* EXERCISE
Leaving out the pictures, transcribe all of the records faithfully.
[[ EXERCISE MATERIALS open ]]
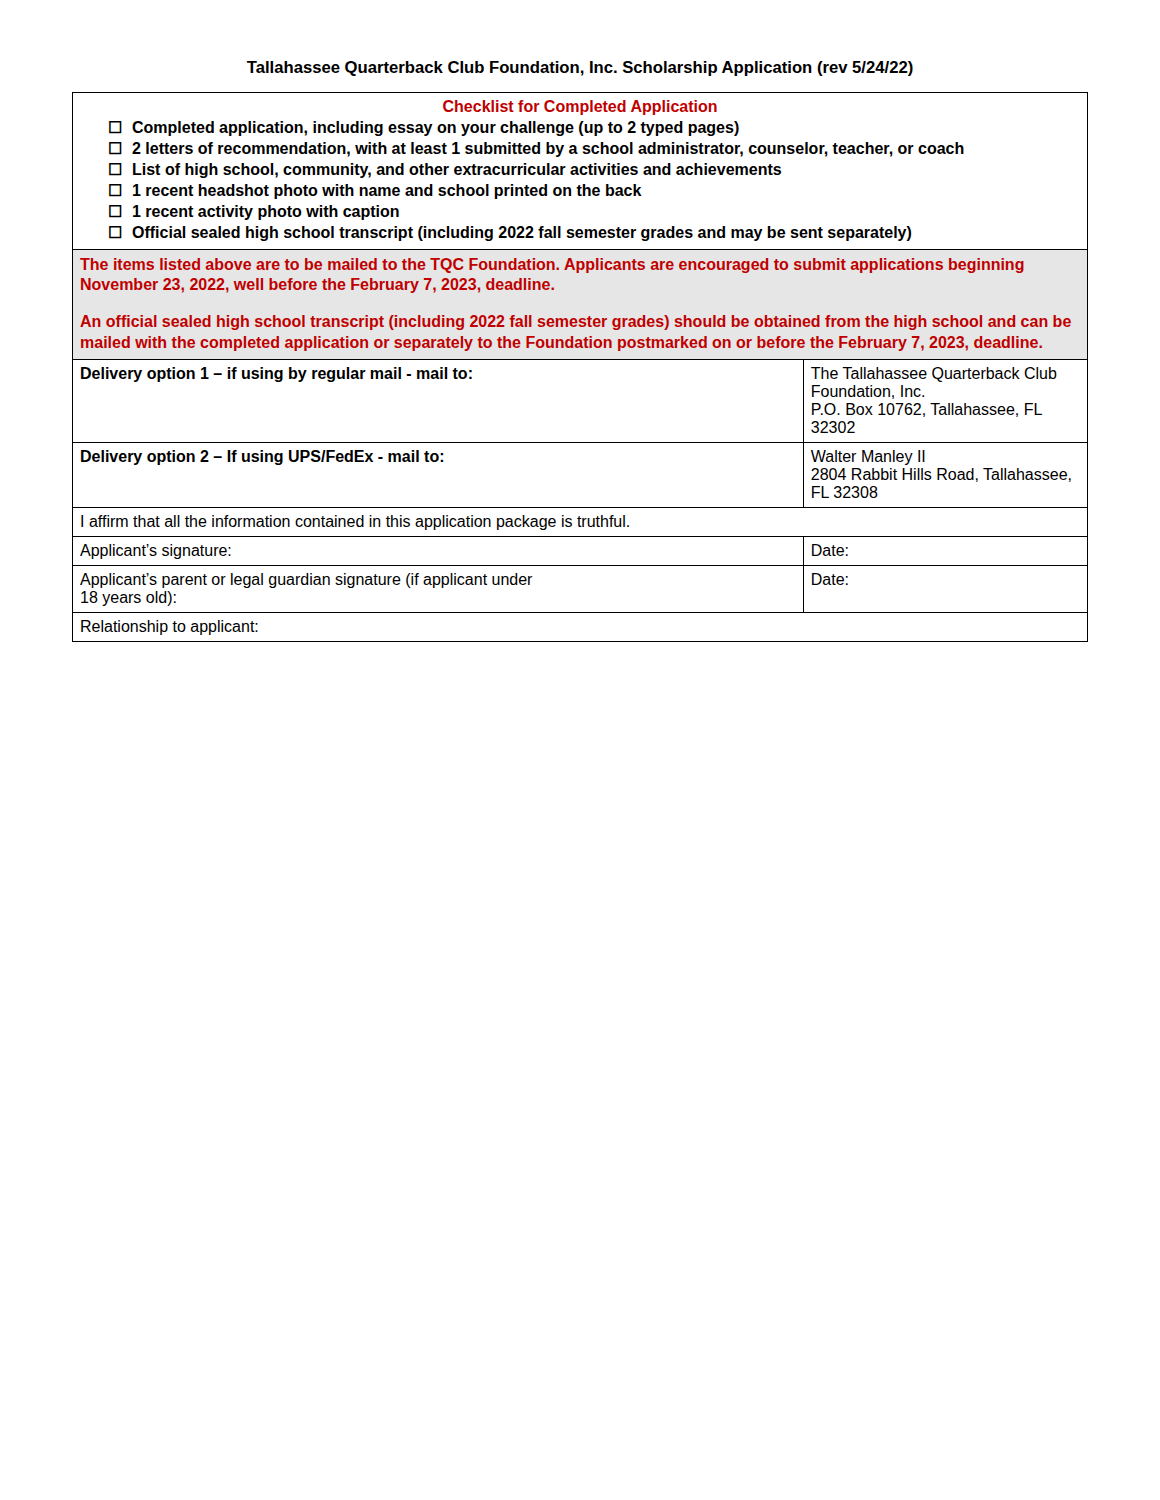Tallahassee Quarterback Club Foundation, Inc. Scholarship Application (rev 5/24/22)
| Checklist for Completed Application Completed application, including essay on your challenge (up to 2 typed pages) 2 letters of recommendation, with at least 1 submitted by a school administrator, counselor, teacher, or coach List of high school, community, and other extracurricular activities and achievements 1 recent headshot photo with name and school printed on the back 1 recent activity photo with caption Official sealed high school transcript (including 2022 fall semester grades and may be sent separately) |
| The items listed above are to be mailed to the TQC Foundation. Applicants are encouraged to submit applications beginning November 23, 2022, well before the February 7, 2023, deadline. An official sealed high school transcript (including 2022 fall semester grades) should be obtained from the high school and can be mailed with the completed application or separately to the Foundation postmarked on or before the February 7, 2023, deadline. |
| Delivery option 1 – if using by regular mail - mail to: | The Tallahassee Quarterback Club Foundation, Inc. P.O. Box 10762, Tallahassee, FL 32302 |
| Delivery option 2 – If using UPS/FedEx - mail to: | Walter Manley II 2804 Rabbit Hills Road, Tallahassee, FL 32308 |
| I affirm that all the information contained in this application package is truthful. |
| Applicant’s signature: | Date: |
| Applicant’s parent or legal guardian signature (if applicant under 18 years old): | Date: |
| Relationship to applicant: |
[[ EXERCISE MATERIALS closed ]]
* SOLUTION FOR THIS PROBLEM
Tallahassee Quarterback Club Foundation, Inc. Scholarship Application (rev 5/24/22)
| Checklist for Completed Application Completed application, including essay on your challenge (up to 2 typed pages) 2 letters of recommendation, with at least 1 submitted by a school administrator, counselor, teacher, or coach List of high school, community, and other extracurricular activities and achievements 1 recent headshot photo with name and school printed on the back 1 recent activity photo with caption Official sealed high school transcript (including 2022 fall semester grades and may be sent separately) |
| The items listed above are to be mailed to the TQC Foundation. Applicants are encouraged to submit applications beginning November 23, 2022, well before the February 7, 2023, deadline. An official sealed high school transcript (including 2022 fall semester grades) should be obtained from the high school and can be mailed with the completed application or separately to the Foundation postmarked on or before the February 7, 2023, deadline. |
| Delivery option 1 – if using by regular mail - mail to: | The Tallahassee Quarterback Club Foundation, Inc. P.O. Box 10762, Tallahassee, FL 32302 |
| Delivery option 2 – If using UPS/FedEx - mail to: | Walter Manley II 2804 Rabbit Hills Road, Tallahassee, FL 32308 |
| I affirm that all the information contained in this application package is truthful. |
| Applicant’s signature: | Date: |
| Applicant’s parent or legal guardian signature (if applicant under 18 years old): | Date: |
| Relationship to applicant: |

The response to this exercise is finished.